Agentic bumper bowling
📝 postI love bowling. I was never incredible at it, but I learned how to throw a sort of underhand spin technique in high school, so at least it looks cool. You throw it diagonally to the right, but put spin on it so it curls back to the left instead of ending up in the gutter. But it's pretty volatile. Sometimes it doesn't spin enough and slides into the right gutter, or it spins too much and it ends up in the left gutter. But when you do it right, the weird angle that it hits the lead pin seems to cause more helpful chaos than straight on, and more pins to fall.
I was putting a talk together about Frontier Agents. Frontier agents run for hours or days without intervention, learn as they go, and behave as a team member would with the same context and tools. I work on AWS DevOps Agent, which is always-on, waiting for an alarm to fire to root cause it, and regularly scanning in the background for things it can notice about your application infrastructure that needs improving.

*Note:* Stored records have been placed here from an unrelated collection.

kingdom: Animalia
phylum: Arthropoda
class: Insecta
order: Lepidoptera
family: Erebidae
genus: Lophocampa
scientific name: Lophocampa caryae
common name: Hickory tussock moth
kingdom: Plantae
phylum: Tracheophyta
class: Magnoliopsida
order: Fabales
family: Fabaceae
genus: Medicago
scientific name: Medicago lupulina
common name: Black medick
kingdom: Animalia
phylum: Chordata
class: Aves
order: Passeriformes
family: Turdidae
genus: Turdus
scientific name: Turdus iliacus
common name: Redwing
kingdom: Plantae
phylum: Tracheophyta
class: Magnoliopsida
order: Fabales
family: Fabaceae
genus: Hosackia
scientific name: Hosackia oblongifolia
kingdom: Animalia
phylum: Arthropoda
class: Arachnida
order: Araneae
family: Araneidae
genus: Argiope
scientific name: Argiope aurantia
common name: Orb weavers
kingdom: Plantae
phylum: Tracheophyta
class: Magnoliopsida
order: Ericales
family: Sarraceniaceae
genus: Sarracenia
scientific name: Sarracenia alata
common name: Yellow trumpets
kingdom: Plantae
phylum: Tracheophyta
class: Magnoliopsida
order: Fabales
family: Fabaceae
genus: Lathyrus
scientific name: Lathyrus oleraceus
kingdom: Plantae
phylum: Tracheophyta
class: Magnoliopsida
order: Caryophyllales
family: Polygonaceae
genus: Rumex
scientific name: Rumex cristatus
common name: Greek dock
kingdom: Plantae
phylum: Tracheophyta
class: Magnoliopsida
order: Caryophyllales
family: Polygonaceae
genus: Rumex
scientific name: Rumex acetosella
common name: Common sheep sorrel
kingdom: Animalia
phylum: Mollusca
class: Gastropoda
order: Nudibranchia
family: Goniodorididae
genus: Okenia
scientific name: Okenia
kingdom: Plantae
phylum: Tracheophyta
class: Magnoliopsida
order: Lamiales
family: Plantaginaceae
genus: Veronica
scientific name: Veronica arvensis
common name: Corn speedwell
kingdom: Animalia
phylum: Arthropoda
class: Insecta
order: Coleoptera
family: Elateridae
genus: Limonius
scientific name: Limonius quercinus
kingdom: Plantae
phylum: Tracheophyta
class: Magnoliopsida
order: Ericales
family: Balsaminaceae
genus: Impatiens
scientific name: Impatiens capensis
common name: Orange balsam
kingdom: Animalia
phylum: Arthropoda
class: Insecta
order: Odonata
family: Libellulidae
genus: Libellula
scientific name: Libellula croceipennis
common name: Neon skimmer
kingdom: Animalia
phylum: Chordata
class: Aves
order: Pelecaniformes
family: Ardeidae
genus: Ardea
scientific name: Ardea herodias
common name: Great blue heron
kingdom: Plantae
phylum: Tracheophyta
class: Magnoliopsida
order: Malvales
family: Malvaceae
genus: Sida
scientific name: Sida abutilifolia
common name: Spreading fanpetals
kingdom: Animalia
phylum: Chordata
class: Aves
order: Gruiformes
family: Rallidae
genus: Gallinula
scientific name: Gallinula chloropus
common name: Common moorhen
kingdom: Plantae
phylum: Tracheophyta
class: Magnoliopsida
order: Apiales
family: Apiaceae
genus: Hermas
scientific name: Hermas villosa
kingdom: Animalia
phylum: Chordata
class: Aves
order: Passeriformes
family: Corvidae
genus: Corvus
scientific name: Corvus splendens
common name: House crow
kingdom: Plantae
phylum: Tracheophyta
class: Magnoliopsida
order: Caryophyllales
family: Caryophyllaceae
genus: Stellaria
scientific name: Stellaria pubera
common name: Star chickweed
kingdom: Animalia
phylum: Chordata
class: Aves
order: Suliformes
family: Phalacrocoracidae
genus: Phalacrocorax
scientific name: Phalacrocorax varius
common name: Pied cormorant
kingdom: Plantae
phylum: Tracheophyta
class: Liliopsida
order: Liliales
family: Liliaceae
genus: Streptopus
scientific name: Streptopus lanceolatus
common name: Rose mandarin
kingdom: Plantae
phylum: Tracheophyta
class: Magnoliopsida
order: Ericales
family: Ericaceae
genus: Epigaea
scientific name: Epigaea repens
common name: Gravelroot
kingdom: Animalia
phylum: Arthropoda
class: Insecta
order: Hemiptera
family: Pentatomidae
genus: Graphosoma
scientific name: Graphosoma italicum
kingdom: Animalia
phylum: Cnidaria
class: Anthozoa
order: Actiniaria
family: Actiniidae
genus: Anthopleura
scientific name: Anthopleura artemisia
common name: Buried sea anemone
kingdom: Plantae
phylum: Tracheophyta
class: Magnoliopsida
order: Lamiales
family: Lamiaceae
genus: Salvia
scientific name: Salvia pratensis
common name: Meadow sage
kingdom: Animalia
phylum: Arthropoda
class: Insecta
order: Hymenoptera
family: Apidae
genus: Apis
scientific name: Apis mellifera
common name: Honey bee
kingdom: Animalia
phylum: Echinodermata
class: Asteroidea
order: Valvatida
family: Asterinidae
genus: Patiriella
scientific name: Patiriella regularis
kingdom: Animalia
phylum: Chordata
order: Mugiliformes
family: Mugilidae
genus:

In the talk I was trying to describe the properties of an agent that makes it autonomous. There is a lot to the frontier agents that makes them powerful, from learning, to guardrails, to parallelism, but the key ingredient I was focusing on in the talk was deterministic feedback in the agentic loop.
The agentic loop is the while (!isDone()) { keepTrying() } algorithm that drives agents. They are given a goal, and then they keep using reasoning from the LLM, tool calls to interact with the outside world, and some logic to tell them when they're off course or if they've reached the goal. Sometimes the LLM gets to decide when it's done. The Claude How the agent loop works article says that once the LLM returns no tool calls for the next iteration (or when it uses all of its budget), it means it has reached its goal or is done.
As a starting point this makes sense as an agent, but it's an "open loop" style of agent. The LLM decides that it has reached the goal. Hopefully it didn't comment out the unit tests to decide that they pass and it's time to check in code! When we build frontier agents, we build a harness for the agents that keeps them from wandering off like a Ouija board, or coming to an incorrect conclusion. I like to think of this as "bumper bowling" for the agents. Instead of lining the bowling alley lane with gutters, give them bumpers to push the ball back on track!
In essence, this adds a step to the while loop to prevent the program from declaring success or from picking a weird direction to wander into. There are plenty of techniques for this, but we like to use deterministic code for this. One simple class of bumpers are permissions checks. If the agent isn't allowed to call a tool a certain way - either as a server-side check by the receiving end of a tool call, or as a harness-checked block where the agent asks for approval to call a tool and you say "no" - the agent hits the bumper and changes its direction.
The most sophisticated check I've seen so far is a new feature added to Kiro's spec-driven development called Requirements Analysis. Spec-driven development is a mode in Kiro where you start a task by working through requirements, design, and a task list. Even without Requirements Analysis, spec-driven development acts as bumper bowling, because it helps the agent break the larger project down into pieces and gives it clear requirements to write tests against. This pairs very well with property-based testing frameworks, which write tests that drive comprehensive ranges of inputs and validate invariants along the way. For example if you're building a traffic light system, you'd want to guarantee the invariant of "at most one direction is green at a time", and run all possible sequences and state changes through to validate that.
The new Requirements Analysis feature takes this a step further to help avoid bugs that creep in at the beginning when you're defining requirements. It checks for logical inconsistencies - cases where requirements conflict with each other, and where there is ambiguity where things aren't fully specified. When I ran it the other day, it noticed that I hadn't specified certain behavior in an edge case: whether to update an IoT Shadow after rejecting a state change earlier in the algorithm.
Requirements Analysis uses some big-brain stuff to create powerful bumper bowling guardrails. It uses neuro-symbolic techniques to encode the requirements into a formal model, using SMT solvers to find logical inconsistencies. This blog post goes deep into the implementation, discussing topics like formal verification, automated reasoning, auto-formalization, and semantic diffs. It's impressively deep stuff, but applied in a way that fits naturally into the coding flow.
And if you're wondering about whether I generated these bowling alley images, the answer is no. I enjoy making this pixel art stuff. It looks just bad enough to be good. The lines are squiggly because I draw with my mouse, because using a pen on tablet would look too good. The lines are pixelated because I turn off anti-aliasing. Was it worth the 2–3 hours I spent drawing the bowling alley? Absolutely not.
Was it fun? Yes! And I find that over time I build up a sort of "asset pack" of graphics, so putting a talk together gets easier each time. If I need a pixel art magnifying glass, I have one from a couple years ago. A picture of a person in a desert searching for something buried? Yep, have that one ready too.